When God Felt Quiet: Finding His Nearness in the Middle of Grief
When my mom passed away, it felt like the world split in two. There was the life that kept moving, people still working, laughing, grocery shopping...and then there was me, standing still in the middle of it, trying to remember how to breathe.
Grief does that. It rearranges everything.
In those first few weeks, I prayed a lot. Or at least, I tried to. But if I’m honest, my prayers mostly felt empty. I wanted God to rush in and make it better. I wanted a sign, something undeniable, something that said, “I’m here, and I’m not leaving you.” But what I got instead were whispers.
One day, I sat in my car outside the grocery store. I hadn’t even gone inside yet. I just sat there, staring out the window, too tired to move. Then a song came on the radio, the one my mom used to hum while cooking dinner. The first few notes hit me, and the tears came fast. I sobbed right there in the parking lot.
And yet, in that same moment, I felt something I hadn’t felt in weeks. Warmth. Peace. Almost like God was right there beside me, holding space for my pain. It wasn’t comfort that erased the ache. It was comfort that sat with me in it.

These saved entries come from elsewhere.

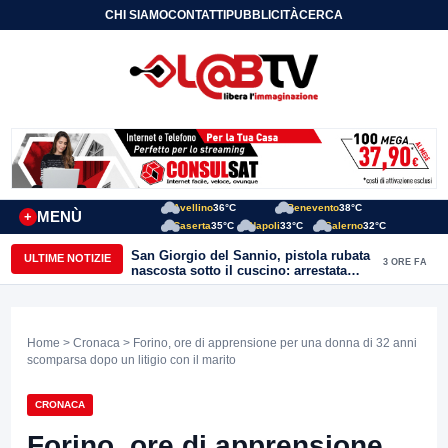
CHI SIAMO
CONTATTI
PUBBLICITÀ
CERCA
Avellino
36°C
Benevento
38°C
MENÙ
+
Caserta
35°C
Napoli
33°C
Salerno
32°C
San Giorgio del Sannio, pistola rubata
ULTIME NOTIZIE
3 ORE FA
nascosta sotto il cuscino: arrestata
51enne
Home
>
Cronaca
> Forino, ore di apprensione per una donna di 32 anni
scomparsa dopo un litigio con il marito
CRONACA
Forino, ore di apprensione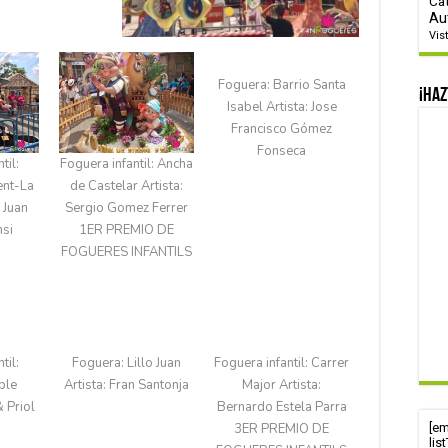
Ca
Au
Vis
Foguera: Barrio Santa
¡Haz
Isabel​ Artista: Jose
Francisco Gómez
Fonseca​
til:
Foguera infantil: Ancha
ent-La
de Castelar​ Artista:
: Juan
Sergio Gomez Ferrer​
nsi
1ER PREMIO DE
FOGUERES INFANTILS
til:
Foguera: Lillo Juan​
Foguera infantil: Carrer
ble​
Artista: Fran Santonja​
Major​ Artista:
& Priol
Bernardo Estela Parra​
3ER PREMIO DE
[e
lis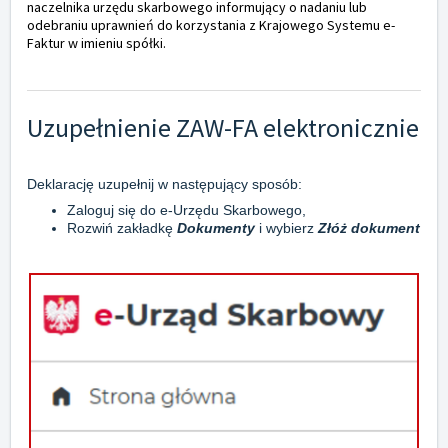
naczelnika urzędu skarbowego informujący o nadaniu lub
odebraniu uprawnień do korzystania z Krajowego Systemu e-
Faktur w imieniu spółki.
Uzupełnienie ZAW-FA elektronicznie
Deklarację uzupełnij w następujący sposób:
Zaloguj się do e-Urzędu Skarbowego,
Rozwiń zakładkę
Dokumenty
i wybierz
Złóż dokument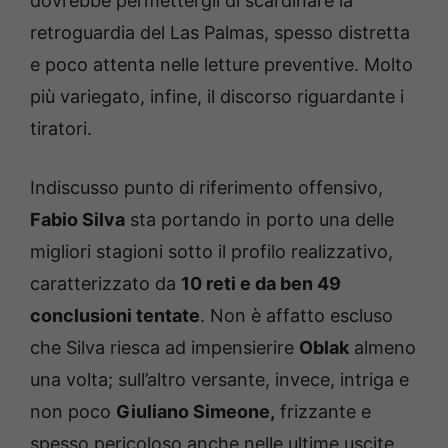
dovrebbe permettergli di scardinare la
retroguardia del Las Palmas, spesso distretta
e poco attenta nelle letture preventive. Molto
più variegato, infine, il discorso riguardante i
tiratori.
Indiscusso punto di riferimento offensivo,
Fabio Silva
sta portando in porto una delle
migliori stagioni sotto il profilo realizzativo,
caratterizzato da
10 reti e da ben 49
conclusioni tentate
.
Non è affatto escluso
che Silva riesca ad impensierire
Oblak
almeno
una volta; sull’altro versante, invece, intriga e
non poco
Giuliano Simeone,
frizzante e
spesso pericoloso anche nelle ultime uscite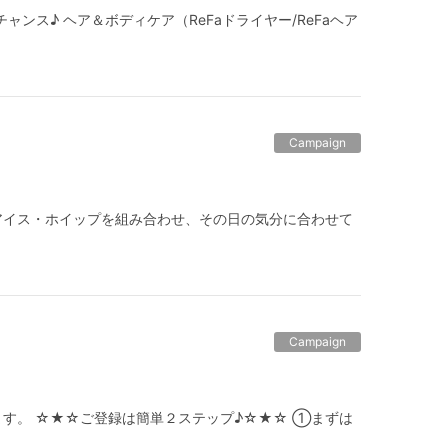
チャンス♪ ヘア＆ボディケア（ReFaドライヤー/ReFaヘア
Campaign
アイス・ホイップを組み合わせ、その日の気分に合わせて
Campaign
けます。 ☆★☆ご登録は簡単２ステップ♪☆★☆ ①まずは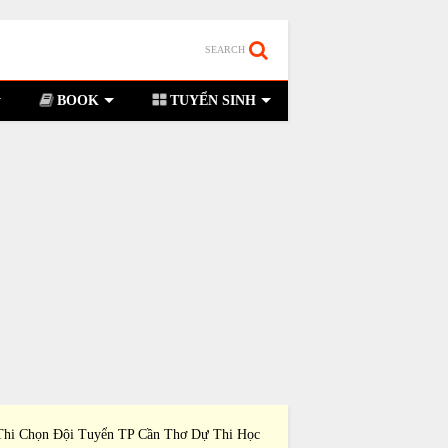
SEARCH
BOOK
TUYỂN SINH
Thi Chọn Đội Tuyển TP Cần Thơ Dự Thi Học
Đề Thi Chọn Đội Tuyể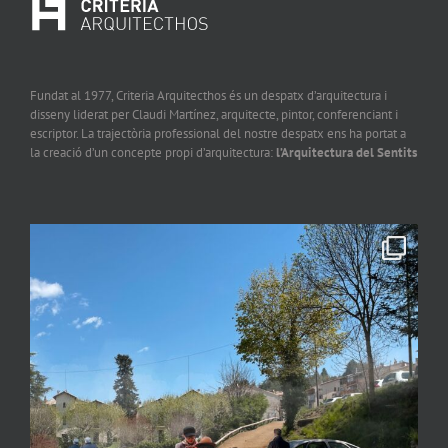
Fundat al 1977, Criteria Arquitecthos és un despatx d’arquitectura i
disseny liderat per Claudi Martínez, arquitecte, pintor, conferenciant i
escriptor. La trajectòria professional del nostre despatx ens ha portat a
la creació d’un concepte propi d’arquitectura:
l’Arquitectura del Sentits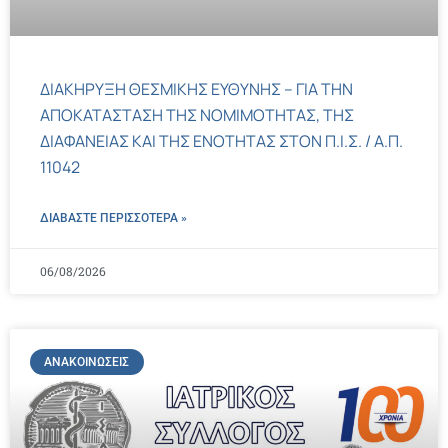
ΔΙΑΚΗΡΥΞΗ ΘΕΣΜΙΚΗΣ ΕΥΘΥΝΗΣ – ΓΙΑ ΤΗΝ
ΑΠΟΚΑΤΑΣΤΑΣΗ ΤΗΣ ΝΟΜΙΜΟΤΗΤΑΣ, ΤΗΣ
ΔΙΑΦΑΝΕΙΑΣ ΚΑΙ ΤΗΣ ΕΝΟΤΗΤΑΣ ΣΤΟΝ Π.Ι.Σ. / Α.Π.
11042
ΔΙΑΒΑΣΤΕ ΠΕΡΙΣΣΌΤΕΡΑ »
06/08/2026
ΑΝΑΚΟΙΝΏΣΕΙΣ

That’s when I began to understand something I’d only heard in scripture before: that God really is near to the brokenhearted. His nearness isn’t always loud or dramatic. Sometimes it’s as small as a memory, a song, a bit of light breaking through a windshield when your heart can’t hold one more thing.
I still miss her...every day. Some days the grief still surprises me, like it just happened yesterday. But alongside the ache, there’s something else now. A steady reminder that love doesn’t disappear. It changes form, maybe, but it stays.
And I think that’s what David meant when he said God was with him even when his heart grieved. The pain and the presence, somehow, live side by side.
So if you’re sitting in the middle of your own loss right now, and God feels quiet, maybe this can be your gentle reminder, He hasn’t gone anywhere. He’s right there, holding the pieces with you.
You don’t have to rush the healing.
Just breathe.
Let the ache and the hope exist together for a while.
Because that’s where I’ve learned God meets us most tenderly, right there in the in-between.